Data to process:
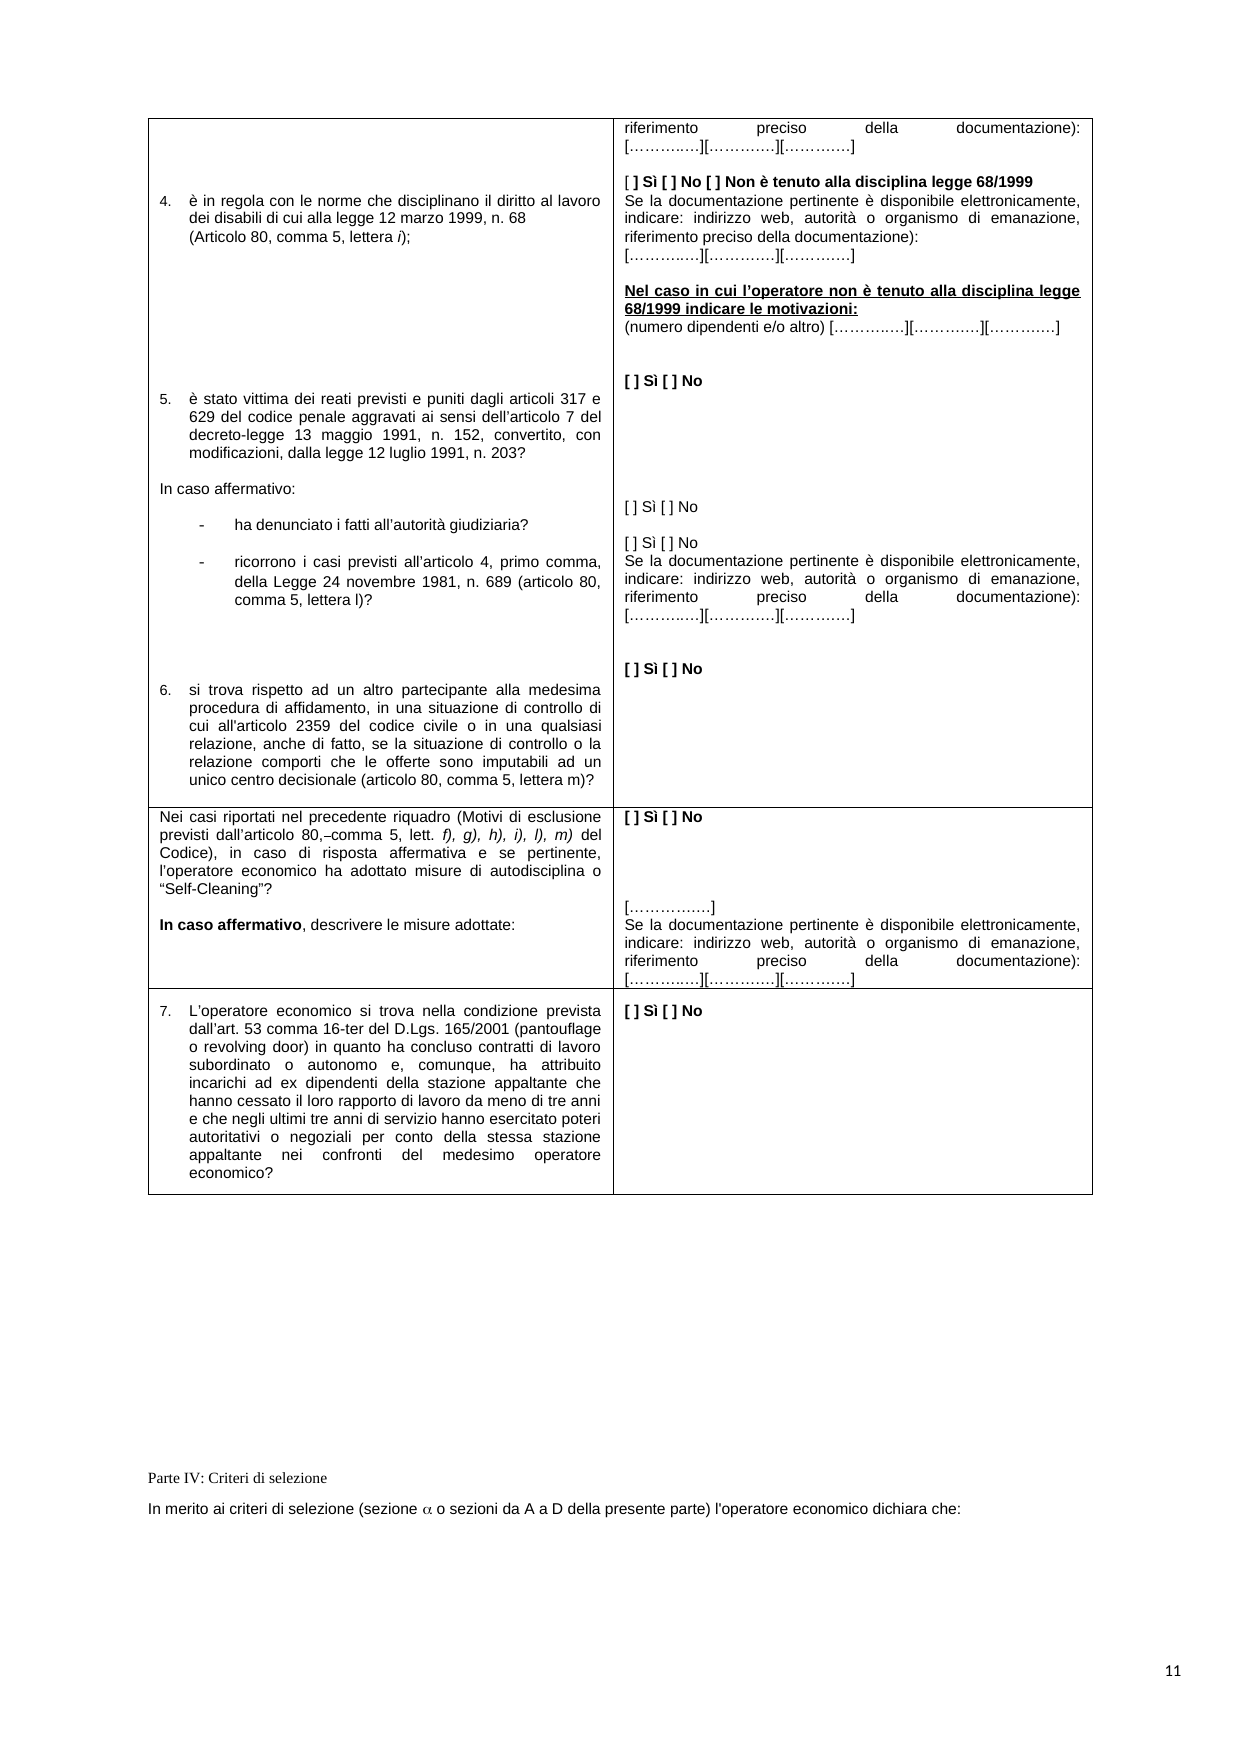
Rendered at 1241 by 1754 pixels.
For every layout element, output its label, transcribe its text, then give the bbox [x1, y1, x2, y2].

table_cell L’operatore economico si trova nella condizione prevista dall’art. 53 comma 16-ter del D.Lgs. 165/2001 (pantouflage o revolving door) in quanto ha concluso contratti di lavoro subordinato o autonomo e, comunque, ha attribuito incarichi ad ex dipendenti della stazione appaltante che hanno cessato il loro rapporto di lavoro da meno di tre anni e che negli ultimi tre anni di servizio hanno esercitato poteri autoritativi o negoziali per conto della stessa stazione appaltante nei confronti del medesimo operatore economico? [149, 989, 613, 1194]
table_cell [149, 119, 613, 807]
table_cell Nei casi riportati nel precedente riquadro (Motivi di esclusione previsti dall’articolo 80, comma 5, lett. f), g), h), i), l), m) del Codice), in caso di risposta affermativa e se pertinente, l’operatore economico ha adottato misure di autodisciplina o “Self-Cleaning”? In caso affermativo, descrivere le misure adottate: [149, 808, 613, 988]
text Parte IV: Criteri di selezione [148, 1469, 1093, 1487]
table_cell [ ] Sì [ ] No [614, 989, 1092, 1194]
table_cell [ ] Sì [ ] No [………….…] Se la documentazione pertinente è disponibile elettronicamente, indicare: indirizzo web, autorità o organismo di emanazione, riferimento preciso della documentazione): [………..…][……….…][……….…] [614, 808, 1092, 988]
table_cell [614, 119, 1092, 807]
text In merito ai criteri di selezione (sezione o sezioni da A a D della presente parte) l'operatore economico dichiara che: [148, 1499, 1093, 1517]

Work to be completed: Reproduce the data above without a single change, please, but without its pictures.

Response to the task:
Rendered at 1241 by 1754 pixels.
For every layout element, output its label, transcribe its text, then give the bbox [x1, y1, x2, y2].

table_cell L’operatore economico si trova nella condizione prevista dall’art. 53 comma 16-ter del D.Lgs. 165/2001 (pantouflage o revolving door) in quanto ha concluso contratti di lavoro subordinato o autonomo e, comunque, ha attribuito incarichi ad ex dipendenti della stazione appaltante che hanno cessato il loro rapporto di lavoro da meno di tre anni e che negli ultimi tre anni di servizio hanno esercitato poteri autoritativi o negoziali per conto della stessa stazione appaltante nei confronti del medesimo operatore economico? [149, 989, 613, 1194]
table_cell [149, 119, 613, 807]
table_cell Nei casi riportati nel precedente riquadro (Motivi di esclusione previsti dall’articolo 80, comma 5, lett. f), g), h), i), l), m) del Codice), in caso di risposta affermativa e se pertinente, l’operatore economico ha adottato misure di autodisciplina o “Self-Cleaning”? In caso affermativo, descrivere le misure adottate: [149, 808, 613, 988]
text Parte IV: Criteri di selezione [148, 1469, 1093, 1487]
table_cell [ ] Sì [ ] No [614, 989, 1092, 1194]
table_cell [ ] Sì [ ] No [………….…] Se la documentazione pertinente è disponibile elettronicamente, indicare: indirizzo web, autorità o organismo di emanazione, riferimento preciso della documentazione): [………..…][……….…][……….…] [614, 808, 1092, 988]
table_cell [614, 119, 1092, 807]
text In merito ai criteri di selezione (sezione o sezioni da A a D della presente parte) l'operatore economico dichiara che: [148, 1499, 1093, 1517]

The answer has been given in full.